[Saved data entries]
********************
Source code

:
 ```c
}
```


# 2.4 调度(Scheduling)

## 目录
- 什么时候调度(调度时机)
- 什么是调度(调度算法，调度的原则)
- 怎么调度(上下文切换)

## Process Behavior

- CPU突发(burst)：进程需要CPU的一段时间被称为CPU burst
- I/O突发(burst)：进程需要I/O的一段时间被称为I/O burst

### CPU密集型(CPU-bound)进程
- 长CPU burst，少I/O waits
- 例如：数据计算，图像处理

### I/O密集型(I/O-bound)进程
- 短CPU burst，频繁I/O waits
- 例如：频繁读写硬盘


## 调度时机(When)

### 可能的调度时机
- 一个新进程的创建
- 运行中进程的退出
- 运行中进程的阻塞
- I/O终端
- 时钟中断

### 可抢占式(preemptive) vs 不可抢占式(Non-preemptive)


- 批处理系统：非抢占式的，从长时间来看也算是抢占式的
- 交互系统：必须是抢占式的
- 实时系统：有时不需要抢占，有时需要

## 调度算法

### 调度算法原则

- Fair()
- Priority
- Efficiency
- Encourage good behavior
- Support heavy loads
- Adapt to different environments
********************
Assigned task =>
Please copy, exactly and with nothing else, the lines above beginning at the line that has "- 什么是调度(调度算法，调度的原则)" and ending with the line that has "## 调度时机(When)".

Written solution =>
- 什么是调度(调度算法，调度的原则)
- 怎么调度(上下文切换)

## Process Behavior

- CPU突发(burst)：进程需要CPU的一段时间被称为CPU burst
- I/O突发(burst)：进程需要I/O的一段时间被称为I/O burst

### CPU密集型(CPU-bound)进程
- 长CPU burst，少I/O waits
- 例如：数据计算，图像处理

### I/O密集型(I/O-bound)进程
- 短CPU burst，频繁I/O waits
- 例如：频繁读写硬盘


## 调度时机(When)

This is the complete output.